— Given task A —
Restate the part of the QDP-JIT clover thread that opens with the words containing "I'm using CHROMA" and closes with "them for downloading.", replacing "fork" with "clone".
— Given task B —
Answer these questions from the QDP-JIT clover thread, one line each:
(i) For Nc>3, which two stacks stay stable?
(ii) Which QUDA branch does the poster use?
(iii) Why would the poster have to fork QDPXX and QDPJIT to share a reproducer?
— Given task C —
Continue the forum thread on the broken QDP-JIT clover term for Nc > 3 builds, starting after its last sentence.

— Source passage —
· · · · · · ·

QDP-JIT clover term broken for Nc > 3 builds

cpviolator commented 2 years ago

I've built some Nc=3,4,5 stacks using a variety of combinations of QDPXX, QDP-JIT, and a color agnostic branch of QUDA:

CHROMA + QDPXX
CHROMA + QDPJIT
CHROMA + QDPXX + QUDA
CHROMA + QDPJIT + QUDA

where in the +QUDA cases QUDA handles the inversions only as normal.

For Nc=3, all 4 stacks produce 2 Flavour clover HMC configurations (no link smearing) with excellent agreement in Delta H when using the same seed for all 4 stacks. When I move to Nc>3, only the CHROMA + QDPXX and CHROMA + QDPXX + QUDA are stable, in that their Delta H values are in agreement, and the solver converges. For both CHROMA + QDPJIT and CHROMA + QDPJIT + QUDA stacks, the solver diverges quite quickly. This isolates the problem to Chroma's QDPJIT clover term code. If QUDA's treatment of the QDPJIT ordered clover term were bad, only the CHROMA + QDPJIT + QUDA builds would produce poor data. Furthermore, the fact that both the CHROMA + QDPJIT + QUDA and CHROMA + QDPJIT stacks produce good data for Nc=3 demonstrates that the issue is in the Nc != 3 QDPJIT code only.

I'm using CHROMA devel with master merged in and some minor modifications to place guards around baryon code. QDPXX and QDPJIT are also the devel branches with similar harmless guards around baryon code. The QUDA branch is feature/Nc_agnostiscism which is up-to-date with QUDA's develop branch.

If someone could cast a more experienced eye than mine over the QDPJIT clover code in CHROMA to look for an error I cannot see, I would be very appreciative. I can also provide a stack reproducer, but I do not have push rights to QDPXX or QDPJIT, so I will have to fork them for downloading.

· · · · · · ·

— Data records —
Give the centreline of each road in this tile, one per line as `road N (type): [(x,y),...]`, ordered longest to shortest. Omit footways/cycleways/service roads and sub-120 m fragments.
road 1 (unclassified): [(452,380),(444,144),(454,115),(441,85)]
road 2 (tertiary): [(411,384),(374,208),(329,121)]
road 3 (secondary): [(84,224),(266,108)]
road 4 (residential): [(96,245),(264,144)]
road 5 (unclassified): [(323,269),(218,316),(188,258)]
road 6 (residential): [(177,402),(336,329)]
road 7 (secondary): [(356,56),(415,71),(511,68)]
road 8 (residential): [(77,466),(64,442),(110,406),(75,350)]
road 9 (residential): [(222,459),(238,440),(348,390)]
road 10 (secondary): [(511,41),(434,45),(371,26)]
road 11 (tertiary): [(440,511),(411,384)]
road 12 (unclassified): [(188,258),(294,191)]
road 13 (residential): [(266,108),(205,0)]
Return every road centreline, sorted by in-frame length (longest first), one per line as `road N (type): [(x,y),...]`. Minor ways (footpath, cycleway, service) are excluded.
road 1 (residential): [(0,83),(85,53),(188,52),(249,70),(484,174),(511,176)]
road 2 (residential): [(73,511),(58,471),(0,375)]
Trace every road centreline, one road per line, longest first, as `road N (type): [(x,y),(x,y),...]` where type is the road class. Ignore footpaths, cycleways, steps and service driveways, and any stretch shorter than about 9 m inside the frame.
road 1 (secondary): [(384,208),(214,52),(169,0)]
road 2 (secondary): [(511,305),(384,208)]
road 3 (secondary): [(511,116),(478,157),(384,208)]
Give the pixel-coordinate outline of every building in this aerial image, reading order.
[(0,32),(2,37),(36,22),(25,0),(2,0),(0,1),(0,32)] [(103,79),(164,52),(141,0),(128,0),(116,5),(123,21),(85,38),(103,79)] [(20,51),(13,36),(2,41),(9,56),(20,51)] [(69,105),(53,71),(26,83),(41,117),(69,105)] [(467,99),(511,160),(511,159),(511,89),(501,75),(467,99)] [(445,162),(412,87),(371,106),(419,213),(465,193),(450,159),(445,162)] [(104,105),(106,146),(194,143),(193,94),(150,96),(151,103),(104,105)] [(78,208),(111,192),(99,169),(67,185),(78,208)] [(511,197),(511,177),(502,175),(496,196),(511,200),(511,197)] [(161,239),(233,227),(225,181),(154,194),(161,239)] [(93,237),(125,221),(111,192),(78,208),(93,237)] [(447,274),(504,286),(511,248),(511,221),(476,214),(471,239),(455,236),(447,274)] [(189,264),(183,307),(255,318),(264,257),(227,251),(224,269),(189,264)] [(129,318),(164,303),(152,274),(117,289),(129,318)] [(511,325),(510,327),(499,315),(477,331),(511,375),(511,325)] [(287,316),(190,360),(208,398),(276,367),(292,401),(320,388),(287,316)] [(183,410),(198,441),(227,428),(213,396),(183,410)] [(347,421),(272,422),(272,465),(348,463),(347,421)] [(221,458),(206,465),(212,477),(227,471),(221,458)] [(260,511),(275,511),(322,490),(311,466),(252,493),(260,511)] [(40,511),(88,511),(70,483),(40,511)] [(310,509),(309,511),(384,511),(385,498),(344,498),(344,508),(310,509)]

· · · · · · ·

— Output A —
I'm using CHROMA devel with master merged in and some minor modifications to place guards around baryon code. QDPXX and QDPJIT are also the devel branches with similar harmless guards around baryon code. The QUDA branch is feature/Nc_agnostiscism which is up-to-date with QUDA's develop branch.

If someone could cast a more experienced eye than mine over the QDPJIT clover code in CHROMA to look for an error I cannot see, I would be very appreciative. I can also provide a stack reproducer, but I do not have push rights to QDPXX or QDPJIT, so I will have to clone them for downloading.

— Output B —
(i) CHROMA + QDPXX and CHROMA + QDPXX + QUDA.
(ii) feature/Nc_agnostiscism.
(iii) The poster does not have push rights to QDPXX or QDPJIT.

— Output C —
cpviolator commented 2 years ago

To give you some assurance that QUDA's treatment of the QDPJIT ordered clover term is correct, see for example this line https://github.com/lattice/quda/blob/feature/Nc_agnosticism/include/clover_field_order.h#L789

I attach a simple C++ function to demonstrate that the ordering is valid for all Nc

#include <stdio.h>
#include <iostream>

using namespace std;

int main(int argc, char **argv) {

  int Nc = atoi(argv[1]);
  int elems = 2*Nc*Nc-Nc;

  int idtab[elems];
  int idx = 0;
  const int L = 2*Nc-1;
  for(int col = 0; col<L; col++) {
    int id = col*(col+3)/2;
    idtab[idx] = id;
    std::cout << idtab[idx] << ", ";
    idx++;
    for(int i=col+1; i<L; i++) {
      id += i;
      idtab[idx] = id;
      std::cout << idtab[idx] << ", ";
      idx++;
    }
  }
  std::cout << endl;

  bool idtab_check[elems];
  for(int i=0; i<elems; i++) idtab_check[i] = false;

  for(int i=0; i<elems; i++)
    for(int k=0; k<elems; k++) 
      if(idtab[k] == i) idtab_check[k] = true;

  for(int i=0; i<elems; i++)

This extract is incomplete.